Mistakes are awesome!
We are all human. And we all make mistakes, both in our personal lives and business settings.
However, the way we deal with them is what makes the difference in the long term.
The biggest thing with mistakes is not how and how quickly you resolve them (although this is extremely important as well), but what you can learn from them so you don’t make the same mistakes twice. And more importantly, educate others to avoid the mistakes you made, so they do not have to go through the same learning curve after the fact.
Often in companies, mistakes are not spoken about. It reflects badly on the person who made the mistake. And nobody wants to put themselves in a negative spot light. After all, your performance bonus and salary increase depend on how well you did at the end of the day.
However, and this is the very sad part of the story, this means nobody will learn from the mistakes made and avoid making them themselves.

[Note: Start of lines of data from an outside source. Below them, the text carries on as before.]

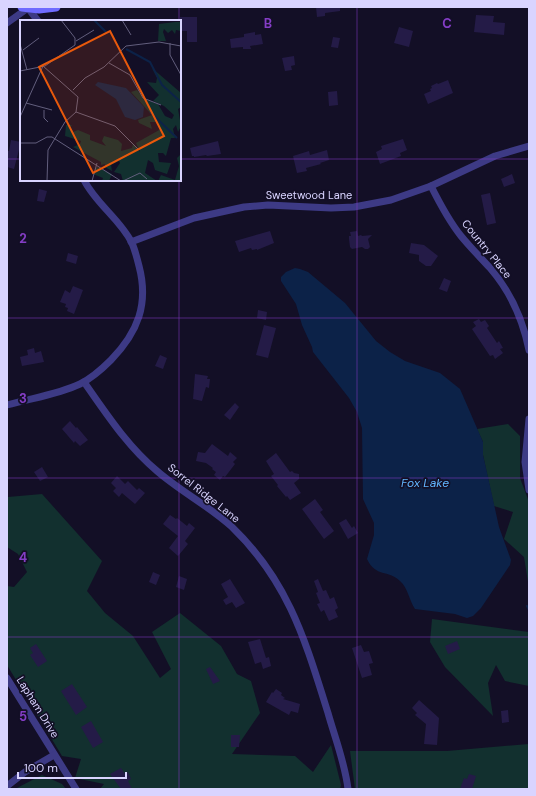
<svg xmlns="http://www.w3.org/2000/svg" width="536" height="796" font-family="'DM Sans',sans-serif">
	<rect width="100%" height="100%" fill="#130f26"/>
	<g fill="#12302f">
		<polygon points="508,424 520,436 520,478 529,502 529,588 524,557 504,539 513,512 494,506 483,455 483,442 477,429"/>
		<polygon points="42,494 102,561 87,591 105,613 133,636 160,678 171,669 152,632 180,613 221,646 237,674 251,681 260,713 232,754 295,756 313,772 331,745 341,785 340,789 100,789 104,784 75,778 81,759 62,756 7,665 7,586 14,587 27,572 18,554 7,547 7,495 8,497"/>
		<polygon points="432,619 529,632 529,686 505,681 496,665 488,683 493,716 445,667 430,642"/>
		<polygon points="529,744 529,789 355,789 350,751 447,751"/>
		<polygon points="42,775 62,784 66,789 15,789"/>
	</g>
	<path fill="#0c2248" d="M295 268 300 269 308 272 345 303 376 341 390 352 405 361 440 373 460 389 483 442V455L490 486 499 527 511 560 510 565 481 608 473 616 467 618 455 614 415 609C409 600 408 588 400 581 388 569 376 578 367 559L374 535V523L363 499 362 428 357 412 349 398 313 352 312 347 302 325 296 304 281 281V277L286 272Z"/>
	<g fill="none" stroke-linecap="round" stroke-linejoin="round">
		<polyline stroke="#0c2248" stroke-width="2" points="527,606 529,610"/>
	</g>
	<g fill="#241b47">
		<polygon points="316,7 340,7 340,11 325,13 325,16 317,17"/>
		<polygon points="476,15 494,16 493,22 505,23 504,35 474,32"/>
		<polygon points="180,17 197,17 197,42 187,42 187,31 180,31"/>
		<polygon points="399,27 413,31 409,47 394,43"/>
		<polygon points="255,32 255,35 261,34 263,44 250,46 251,49 243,49 243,47 231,48 230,39 244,37 244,34"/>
		<polygon points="333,37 340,38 338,48 331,47"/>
		<polygon points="294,56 295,65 291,66 292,70 285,71 282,58"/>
		<polygon points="448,80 453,93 428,104 424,94 431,91 430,89 432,88 431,86 437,83 438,84"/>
		<polygon points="337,91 338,105 329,106 328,92"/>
		<polygon points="403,139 407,150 400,153 401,156 380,164 376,152 382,149 381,146"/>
		<polygon points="11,140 21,142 14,169 7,167 7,151 9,151"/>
		<polygon points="218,141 221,154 207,156 206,155 194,157 194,156 192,156 190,148"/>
		<polygon points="327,150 329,160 320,163 321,164 306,168 307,171 297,173 293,156 309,151 310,155"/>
		<polygon points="512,174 515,183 504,187 501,179"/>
		<polygon points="39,189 47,191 44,202 37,201"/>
		<polygon points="490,193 496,223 487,225 481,195"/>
		<polygon points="270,231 274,243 257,250 257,249 252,250 251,248 239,252 235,241"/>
		<polygon points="357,231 358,236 361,235 362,236 372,235 368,239 370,247 368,249 365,249 362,247 352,249 350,247 349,239 349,236 351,236 350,232"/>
		<polygon points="411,243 424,245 438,256 431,266 426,266 419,261 419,255 409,253"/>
		<polygon points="68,253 78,256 76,264 66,261"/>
		<polygon points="444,278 451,281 447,292 439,289"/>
		<polygon points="73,286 83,290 74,314 67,311 68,308 65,307 66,304 60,302 65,290 70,293"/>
		<polygon points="258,310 267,312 266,320 257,318"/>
		<polygon points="479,319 481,322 485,320 489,326 487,328 497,343 499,341 503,348 500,349 503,353 495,359 493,355 490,356 472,329 476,326 473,322"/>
		<polygon points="264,325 276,328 268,358 256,355"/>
		<polygon points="34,348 35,353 41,351 44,362 22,366 20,357 28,355 27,350"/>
		<polygon points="160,355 167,358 163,369 155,366"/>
		<polygon points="195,374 208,376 207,379 210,379 209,388 206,387 202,401 193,399"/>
		<polygon points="235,403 239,407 230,420 224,415"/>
		<polygon points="70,421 76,428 77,427 88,440 80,446 75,441 74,443 62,429"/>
		<polygon points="212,444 228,456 230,452 237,458 233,462 235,464 225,477 223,476 220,480 214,475 216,472 212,469 213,468 206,463 196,461 198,452 205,453"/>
		<polygon points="276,453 290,472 292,471 294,473 299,474 299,479 294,483 301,493 290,500 287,496 286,497 277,486 278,485 271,476 274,474 266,461"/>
		<polygon points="42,467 48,477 40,481 34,472"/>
		<polygon points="117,476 125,484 128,481 137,490 139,488 145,493 135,504 122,493 119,497 113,491 116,488 111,483"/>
		<polygon points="315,499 323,510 320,512 334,531 324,539 302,509"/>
		<polygon points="170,515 176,519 177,518 187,526 189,523 195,528 185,541 188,544 178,556 169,548 178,536 163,524"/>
		<polygon points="346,519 352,528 354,526 358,533 348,539 339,523"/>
		<polygon points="153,572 160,575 156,585 149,582"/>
		<polygon points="179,576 187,579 184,590 176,587"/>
		<polygon points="230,579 245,603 236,608 232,602 226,605 223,600 228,597 221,584"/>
		<polygon points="318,579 323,591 326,590 330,599 334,597 338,608 335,610 338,617 329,621 324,610 321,612 317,604 320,603 316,593 318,592 314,581"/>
		<polygon points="260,639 266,658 269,657 271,666 263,669 261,662 255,664 248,642"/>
		<polygon points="457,641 460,649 448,654 445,646"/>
		<polygon points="36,644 47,661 38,667 30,655 33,653 30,648"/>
		<polygon points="361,645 364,652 369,651 373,663 369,664 372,675 362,678 352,648"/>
		<polygon points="210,667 220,681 213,684 206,669"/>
		<polygon points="72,684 87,707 76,715 61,691"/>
		<polygon points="276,689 282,693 281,695 285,698 283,699 300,704 298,713 291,711 289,715 266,702 272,692 273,693"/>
		<polygon points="419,700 439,718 437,745 424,744 426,724 415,715 417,713 412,708"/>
		<polygon points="508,710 509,722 502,723 501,711"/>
		<polygon points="91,721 103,742 93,748 81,727"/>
		<polygon points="231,735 240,735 239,747 231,747"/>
		<polygon points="121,768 125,774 128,772 131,779 128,781 132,789 121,789 110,774"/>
		<polygon points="469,774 476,776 472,789 460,789 464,778 467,779"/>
	</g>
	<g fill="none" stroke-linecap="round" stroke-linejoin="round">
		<g stroke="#3d3a85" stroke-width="7">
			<polyline points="7,23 28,8 38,21"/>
			<path d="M431 186C440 204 449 221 461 236 470 247 480 257 490 268 510 291 523 320 529 350"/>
			<polyline points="131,242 194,218 244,207 268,205 331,208 354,207 391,200 431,186 495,156 529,146"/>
			<path d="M84 382C106 413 127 446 157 471 180 491 209 506 232 527 289 582 305 640 328 713 335 738 345 763 348 789"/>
			<path d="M7 405C31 398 57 395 80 384 92 378 102 369 111 360 138 332 149 304 139 266 137 258 135 250 132 243 120 219 96 204 84 180"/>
			<polyline points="529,419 525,462 529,490"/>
			<polyline points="7,678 76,789"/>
			<polyline points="7,786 25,772 54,755"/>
		</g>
		<polyline stroke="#6f6bff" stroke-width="9" points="22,7 39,9 56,7"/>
	</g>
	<path fill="none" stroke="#843dc5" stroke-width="1" stroke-opacity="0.55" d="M179 7V21M357 7V789M7 159H21M180 159H529M179 180V789M7 318H529M7 478H529M7 637H529"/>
	<g text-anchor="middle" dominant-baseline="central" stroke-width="3.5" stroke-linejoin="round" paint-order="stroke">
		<g font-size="11" fill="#d9d4ff" stroke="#130f26">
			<text x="309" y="195">Sweetwood Lane</text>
			<text transform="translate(487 249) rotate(51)">Country Place</text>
			<text transform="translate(204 493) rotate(38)">Sorrel Ridge Lane</text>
			<text transform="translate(38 707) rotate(58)">Lapham Drive</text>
		</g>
		<g font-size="12" font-style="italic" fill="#62b6ff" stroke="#130f26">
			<text x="425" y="483">Fox Lake</text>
		</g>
	</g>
	<g transform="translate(20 20)">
		<rect width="161" height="161" fill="#130f26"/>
		<path d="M155 2H161V11L156 10 155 14 152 10 148 13 144 9 143 12 146 21H138L139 4ZM132 48 161 73V87L158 89 161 106 158 112 156 105 153 109 155 118H151L146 136 143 133H138L139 142 151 143 147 154 135 150 133 143 128 140 125 153 137 161H103L101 154 94 152 100 143 99 141 91 145 92 151 85 147V144L81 145V142L53 127 60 124 61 121 45 116 46 105H52L49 108 53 112 58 110 70 115V120L86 126 82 121 84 116 98 120 102 124 101 131 112 128 113 124 120 132 116 123 141 109 137 102H130L132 109 119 103 118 100 132 95 111 72 117 70 124 79 138 84 145 96 152 99 154 95 144 86 133 81 139 75 127 62 136 63 137 58ZM160 135 161 161H138L141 155 155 160 159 146 157 138ZM77 147 92 154 89 161H82L83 158 73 154Z" fill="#12302f"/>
		<path d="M78 62 106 68 124 87 123 97 115 100 105 97 96 79 75 65Z" fill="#0c2248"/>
		<path fill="none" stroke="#0c2248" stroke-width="2" d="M74 0 86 12M106 29 130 42 142 65 161 82M130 92 157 118"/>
		<path fill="none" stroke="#625e7d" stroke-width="1" d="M102 0 111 15M56 21 74 10M150 23V35L161 55M0 24 7 50M3 30 19 18M89 43 110 55 123 78 141 85M0 51 25 46 55 25V18L41 0M53 70 65 58 84 47 106 26 139 22 161 26M6 83 32 90M24 90V98L28 102M56 92 95 106 119 130M0 97 23 46 58 77 56 92 45 102 28 130 27 161M0 123H16L27 117H32L101 161M72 161 77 143M103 161 120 153 127 159"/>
		<path fill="#e8590c" fill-opacity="0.15" stroke="#e8590c" stroke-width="2" d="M90 11 144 116 73 153 19 47Z"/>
		<rect width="161" height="161" fill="none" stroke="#d9d4ff" stroke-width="2"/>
	</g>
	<g font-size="13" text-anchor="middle" font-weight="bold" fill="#843dc5" stroke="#130f26" stroke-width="3.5" stroke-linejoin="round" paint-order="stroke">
		<text x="268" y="28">B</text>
		<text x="447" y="28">C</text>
		<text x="23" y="243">2</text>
		<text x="23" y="403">3</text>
		<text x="23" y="562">4</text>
		<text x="23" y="721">5</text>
	</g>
	<rect width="536" height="796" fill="none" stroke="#d9d4ff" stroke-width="16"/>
	<path d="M18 772v6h108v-6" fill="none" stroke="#d9d4ff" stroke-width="2"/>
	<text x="24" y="772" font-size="12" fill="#d9d4ff" stroke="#130f26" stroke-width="3" paint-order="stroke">100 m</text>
</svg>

The solution, in my personal opinion, is very simple:
A black book.
All companies should have a running list (anonymous of course, to avoid egos being crushed) of the mistake made, the solution to get it fixed in a quick and responsible manner, the lessons learnt and ways to avoid this same mistake happening again. And this needs to be shared across the entire business. Not just the people in the same team, but all the people that may come across a similar problem in the future.
Most companies unfortunately don’t do this. They focus on rectifying the problem, and when that is done, forget to share the learnings of the mistake with the rest of the organisation.
They will most likely, in the near or far future, make the same mistakes again, not having gained the knowledge from the first person making the mistake.
I am not saying that you should only focus on the mistakes made by people within the organisation. Don’t get me wrong, you need to highlight all their awesomeness and amazingness as well. You need to reward them for doing fantastic work for the organisation. But this does not mean ignoring the lessons learnt and potential mistakes made. And sharing this, in a way that everybody can learn from it.
To give you a very basic example from my work in the corporate organisation, without of course conveying the name of the company, product or people involved:
We developed a campaign, based on the brief received from one of the departments within the business. This included the target audience, channels, etc.
We set up the campaign, used all channels available within the budget, and took it live.
Within a few days, we started looking at the basic measurements and results:
- Clicks to the website
- Calls to the call centre
- Actual leads and sales
- Behaviour on the site
And the results were not what we expected. We had developed such an awesome campaign, but people were not responding to it. This was terribly disappointing and you almost start doubting your own skills. (bit of an exaggeration here, for dramatic effects to the story)
In order to improve the results, we started researching all the factors that could affect the success of the campaign and found out that we did a lot wrong:
- The target audience we were after was not the target audience that was actually interested in the product. The issue here was the original brief, and not involving the right people to get their input.
- This meant that not only the message was wrong, but also the placement of the ads and the set up of the landing pages.
- Although the campaign made sense in our mind, potential clients did not understand it. Only if you explained the concept to them, did they understand what we were trying to convey. (this is by the way a problem with a lot of campaigns)
- People were not following the flow we had in mind for them on the site. We did not make the landing pages intuitive enough.
- The benefits and features of the product that we thought people would like the most, weren’t actually the benefits the end consumer preferred and based their purchase decision on.
- Basically, we had to start almost from scratch, delaying the campaign, incurring more costs, and potentially having lost customers because we gave them the wrong message.
A 4 hour session to discover whether we had made the same mistakes on other campaigns, with all the parties and agencies involved. Drawing a list of all the mistakes made, across all campaigns and presenting this back to all other teams in a format that would guide them.
Equipping people with the knowledge we as a team had gained from this exercise, providing them with the opportunity not to make the same mistake we had made.
Learning from our own findings, rectifying the campaigns in order to achieve better results for the business.
And for all future projects, saving money, time and energy whilst creating better informed campaigns.